__Information shown__:
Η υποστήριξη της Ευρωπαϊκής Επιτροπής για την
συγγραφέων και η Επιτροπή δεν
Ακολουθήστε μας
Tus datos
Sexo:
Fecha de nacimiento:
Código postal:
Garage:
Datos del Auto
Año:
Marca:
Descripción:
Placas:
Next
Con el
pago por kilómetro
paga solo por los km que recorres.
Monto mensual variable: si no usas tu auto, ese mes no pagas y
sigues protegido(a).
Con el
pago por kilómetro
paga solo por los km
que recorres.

==

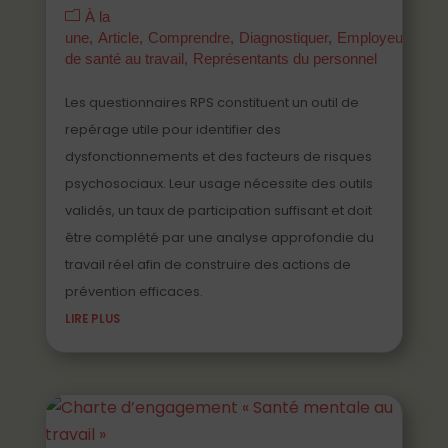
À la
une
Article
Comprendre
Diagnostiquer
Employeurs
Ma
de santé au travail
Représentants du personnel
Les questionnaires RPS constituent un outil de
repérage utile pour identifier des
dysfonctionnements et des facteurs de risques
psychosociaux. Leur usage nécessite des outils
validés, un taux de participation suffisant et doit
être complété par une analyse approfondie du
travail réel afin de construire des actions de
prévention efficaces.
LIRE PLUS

__Exercise brief__: Look through the entries above. Extract each line with the word "travail".

__Answer to this task__:
de santé au travail
travail réel afin de construire des actions de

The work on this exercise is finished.